The terror that befell London's Whitechapel district in the Autumn months of 1888 remains unparalleled in the annals of crime. Jack the Ripper, a faceless predator whose infamy and guile would be renowned and feared to this day, has become virtual folklore to the people of the East End. More than a century has passed since Jack the Ripper stalked the fog filled, cobbled streets of London, but still latter day detectives continue to speculate as to the identity of the notorious "Whitechapel Murderer".
The first time the rumour of Gissing's involvement appeared in print was in Richard Whittington-Egan's A Casebook on Jack the Ripper (London: Wiley, 1975) -- this is the authority cited by all other authors.
It would appear that no-one was above suspicion and over time there have been many suspects that have included Prince Eddy (Duke of Clarence), Sir William Gull (Royal Physician), John Netley (A Royal coachman) and the artist Walter Sickert. Although time has allowed hindsight, and numerous suspects have been presented, many are too ridiculous to be considered a viable culprit and this includes George Gissing.
In 1897 it was first diagnosed the Gissing was suffering from emphysema that was eventually to end his life so prematurely. After the turn of the century Gissings illness grew acute and he moved restlessly from place to place as a semi-invalid always sure that happiness was to be found elsewhere.
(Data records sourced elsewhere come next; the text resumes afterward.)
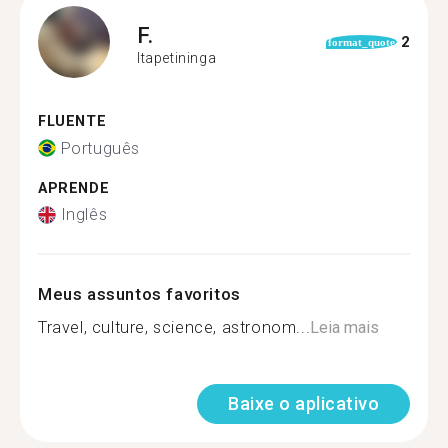
F.
2
format_quote
Itapetininga
FLUENTE
Português
APRENDE
Inglês
Meus assuntos favoritos
Travel, culture, science, astronom...
Leia mais
Baixe o aplicativo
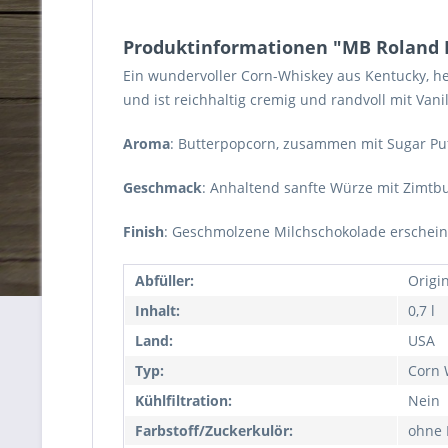
Produktinformationen "MB Roland K
Ein wundervoller Corn-Whiskey aus Kentucky, her
und ist reichhaltig cremig und randvoll mit Va
Aroma
: Butterpopcorn, zusammen mit Sugar Pu
Geschmack
: Anhaltend sanfte Würze mit Zimtb
Finish
: Geschmolzene Milchschokolade erschein
Abfüller:
Origi
Inhalt:
0,7 l
Land:
USA
Typ:
Corn 
Kühlfiltration:
Nein
Farbstoff/Zuckerkulör:
ohne 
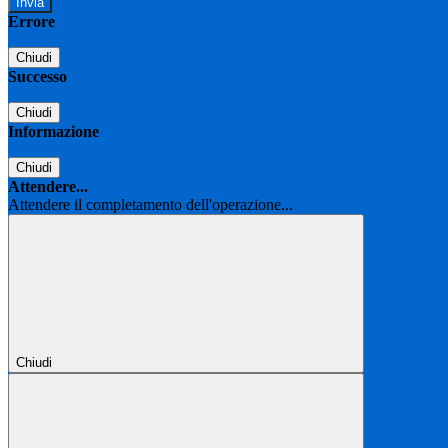
Errore
Chiudi
Successo
Chiudi
Informazione
Chiudi
Attendere...
Attendere il completamento dell'operazione...
Chiudi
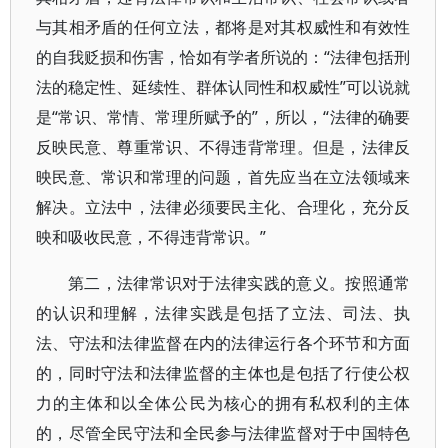
与其相矛盾的任何立法，都将是对其权威性和有效性
的自我贬损和伤害，恰如有学者所说的：“法律包括刑
法的稳定性、延续性、群体认同性和权威性”可以说就
是“常识、常情、常理所赋予的”，所以，“法律的确要
反映民意、尊重常识、不得违背常理。但是，法律反
映民意、常识和常理的问题，首先应当在立法领域来
解决。立法中，法律必须要民主化、合理化，充分反
映和吸收民意，不得违背常识。”
第二，法律常识对于法律实践的意义。按照通常
的认识和理解，法律实践是包括了立法、司法、执
法、守法和法律监督在内的法律运行各个环节和方面
的，同时守法和法律监督的主体也是包括了行使公权
力的主体和以全体公民为核心的拥有私权利的主体
的，尽管全民守法和全民参与法律监督对于中国特色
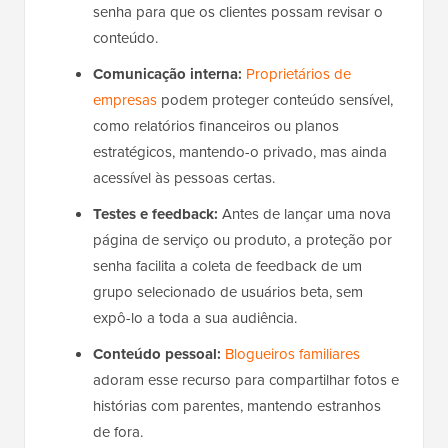
senha para que os clientes possam revisar o
conteúdo.
Comunicação interna:
Proprietários de
empresas
podem proteger conteúdo sensível,
como relatórios financeiros ou planos
estratégicos, mantendo-o privado, mas ainda
acessível às pessoas certas.
Testes e feedback:
Antes de lançar uma nova
página de serviço ou produto, a proteção por
senha facilita a coleta de feedback de um
grupo selecionado de usuários beta, sem
expô-lo a toda a sua audiência.
Conteúdo pessoal:
Blogueiros familiares
adoram esse recurso para compartilhar fotos e
histórias com parentes, mantendo estranhos
de fora.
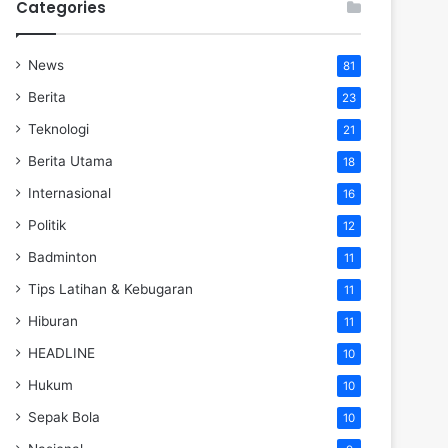
Categories
News
81
Berita
23
Teknologi
21
Berita Utama
18
Internasional
16
Politik
12
Badminton
11
Tips Latihan & Kebugaran
11
Hiburan
11
HEADLINE
10
Hukum
10
Sepak Bola
10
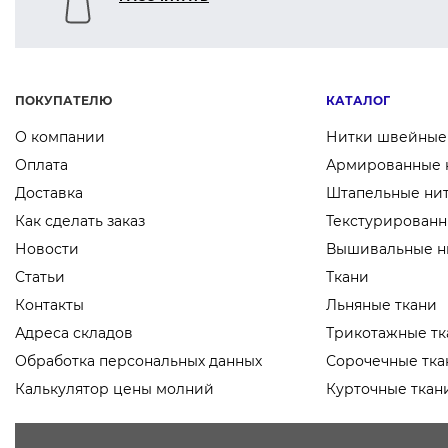
ПОКУПАТЕЛЮ
КАТАЛОГ
О компании
Нитки швейные
Оплата
Армированные 
Доставка
Штапельные ни
Как сделать заказ
Текстурированн
Новости
Вышивальные н
Статьи
Ткани
Контакты
Льняные ткани
Адреса складов
Трикотажные тк
Обработка персональных данных
Сорочечные тка
Калькулятор цены молний
Курточные ткан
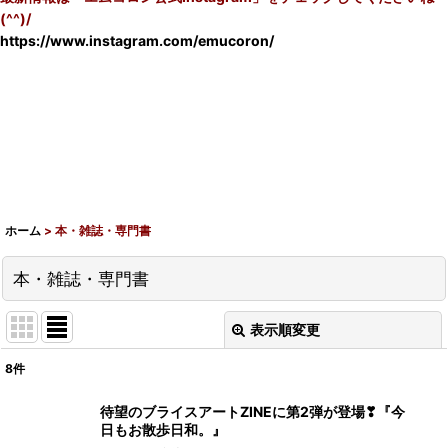
(^^)/
https://www.instagram.com/emucoron/
ホーム
>
本・雑誌・専門書
本・雑誌・専門書
表示順変更
閉じる
8
件
表示数
:
待望のブライスアートZINEに第2弾が登場❣『今
日もお散歩日和。』
在庫あり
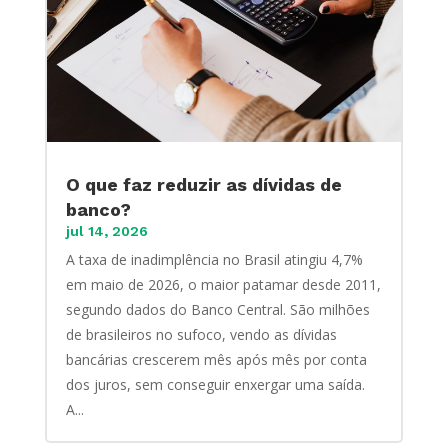
O que faz reduzir as dívidas de
banco?
jul 14, 2026
A taxa de inadimplência no Brasil atingiu 4,7%
em maio de 2026, o maior patamar desde 2011,
segundo dados do Banco Central. São milhões
de brasileiros no sufoco, vendo as dívidas
bancárias crescerem mês após mês por conta
dos juros, sem conseguir enxergar uma saída.
A...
George Gissing died in a rented villa in south-west France on 28th December 1903, and is buried in the English Cemetery at St Jean de Luz on the Bay of Biscay.
There is no doubt that in Victorian England George Gissing was among the more thoughtful and idiosyncratic writers and his brief association with Summerhill Road in this period just adds to the historical interest.
Editors Note: We are hoping to trace a copy of the local newspaper in June 1880 to see whether it features an account of Eduard Bertz saving a youth from drowning in the River Lea.